As part of the Capstone group project for Samsung Innovation Campus, we developed a Machine Learning model that predicted diabetes
As part of the Samsung Innovation Campus, my team and I built a Machine Learning Model that analyzed whether a person had diabetes or not, with an accuracy of 87%.
Diabetes is a condition that affects over 400 million people across the world. Despite there being extensive research in the field, there is no known cure for it yet. Our project aims to develop a machine leanring model that can predict, based on lifestyle questions and health parameters whether a person has diabetes or not, with high level accuracy. We hope that this technology can contribute to the accessibility of diabetes detection and management tools, which can contribute to early detection and amangement of diabetes.
- Python - Programming Language for Analysis
- Pandas Library - Dataframe management
- Numpy Library - Numerical analysis of dataset
- MatPlotLib Library - Visualizing features' correlation to diabetes
- Seaborn - Visualiing features' correlation to diabetes as heatmaps
- SciKitLearn - Model Training and Testing
- Lazy Predict - Analyzing most effective regression model for diabetes
- Jupyter Notebook - Interactive Coding Platform
The original dataset comprised of three files. The first file had all cases classified as Non-Diabetic (0), Pre-Diabetic (1) or Diabetic (2) cases. The second file had a balanced, binary data set where all cases were classified as Non-Diabetic (0) or Diabetic (1). The third file had an unbalanced binary data set where all cases were classified as Non-Diabetic (0) or Diabetic (1).
The dataset was pre-processed to remove any null/out-of-bound values. It consisted of 253,680 survey responses and 21 feature variables.

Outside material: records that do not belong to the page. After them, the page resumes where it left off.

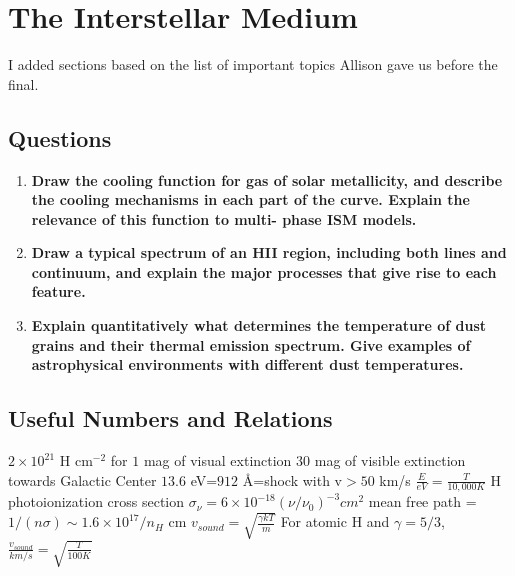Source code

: \section{The Interstellar Medium}

I added sections based on the list of important topics Allison gave us 
before the final. 

\subsection{Questions}
\begin{enumerate}
\item \textbf{Draw the cooling function for gas of solar metallicity, and describe the cooling
      mechanisms in each part of the curve. Explain the relevance of this function to multi-
      phase ISM models.}
\item \textbf{Draw a typical spectrum of an HII region, including both lines and continuum, and
      explain the major processes that give rise to each feature.}
\item \textbf{Explain quantitatively what determines the temperature of dust grains and their
      thermal emission spectrum. Give examples of astrophysical environments with different
      dust temperatures.}
\end{enumerate}

\subsection{Useful Numbers and Relations}
$2\times10^{21}$ H cm$^{-2}$ for $1$ mag of visual extinction\newline
\newline
$30$ mag of visible extinction towards Galactic Center\newline
\newline
$13.6$ eV=$912$ \AA=shock with v$>50$ km/s\newline
\newline
$\frac{E}{eV}=\frac{T}{10,000 K}$\newline
\newline
H photoionization cross section $\sigma_{\nu}=6\times10^{-18}(\nu/\nu_0)^{-3}
cm^2$\newline
\newline
mean free path = $1/(n\sigma)\sim 1.6\times10^{17}/n_H$ cm\newline
\newline
$v_{sound}=\sqrt{\frac{\gamma kT}{m}}$\newline
\newline
For atomic H and $\gamma=5/3$,\newline
\newline
$\frac{v_{sound}}{km/s}=\sqrt{\frac{T}{100 K}}$


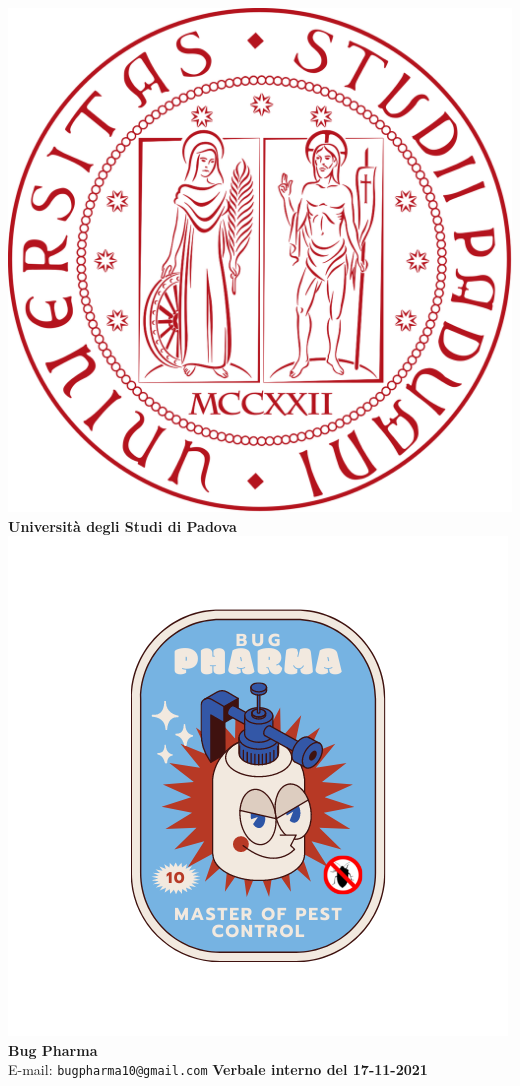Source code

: \documentclass[11pt]{article}
\begin{document}
	\thispagestyle{empty}
	\begin{titlepage}
		\begin{center}
			\includegraphics[scale = 0.05]{../../Res/logo_unipd.png}\\
			\bigskip
			\large \textbf{Università degli Studi di Padova} \\
			\vfill
			\includegraphics[scale = 0.7]{../../Res/BugPharma_Logo.png}\\
			\large \textbf{Bug Pharma} \\
			\vfill
			\large
			E-mail: 
			\texttt{bugpharma10@gmail.com}
			\vfill
			\Huge \textbf{Verbale interno del 17-11-2021}\\
			

\end{center}
\end{titlepage}
\end{document}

The files included the following key features:
- HighBP: Does the individual have High BP?
- HighChol: Does the individual have High Cholesterol?
- HeartDiseaseorAttack: Does the individual have a history of heart conditions?
- Stroke: Does the individual have a history of stroke?
- BMI: The individuals BMI range?
- MentHealth: Does the individual have any history of mental health conditions?
- PhysActivity: Has the individual exercised over the part 30 days (not including job)?
- Smoker: Has the individual consumed over 100 cigarettes (5 packets)?
- HvyAlcoholConsump: Does the individual consume alcohol regularly (more than 14 drinks a week for adult men and more than 7 drinks a week for women)?
- Fruits/Veggies Consumption: Does the individual consume fruits and veggies with at least one meal day?
- Income: What is the category of 'range of income' does the individual come under?
- Age: What is the category of 'range of age' of the individual?
- Sex: What is the gender of the individual?
- AnyHealthcare: Does the indivdual have any healthcare plan/insurance?
- NoDocbcCost: Was the individual not able to access any healthcare services, despite their need for it, due to financial reasons over the past year?
The cleaned dataset was sourced from Kaggle. [Link: https://www.kaggle.com/datasets/alexteboul/diabetes-health-indicators-dataset/data]
- Analyzed the various factors that positively and negatively influence the likelihood of developing diabetes.
- Implemented the Lazy Predict library to analyze the top three machine learning models that are most efficient for diabetes prediction
- Developed, trained and tested a LightGB Machine Learning Model for diabetes prediction with 86% accuracy.
- Developed, trained and tested a Logistic Regression Machine Learning Model for diabetes with 85% accuracy.
- Made use of libraries and tool kits to automate processes and save on time.
- Since our model is handling clinical data, our first goal is to train the model on preprocessed datasets from Kaggle, or machine learning repositories.
- Implement a user interface, in the form of a website to deploy the ML model in the back end.
- Take input such as lifestyle and medical parameters from the user and give real time predictions.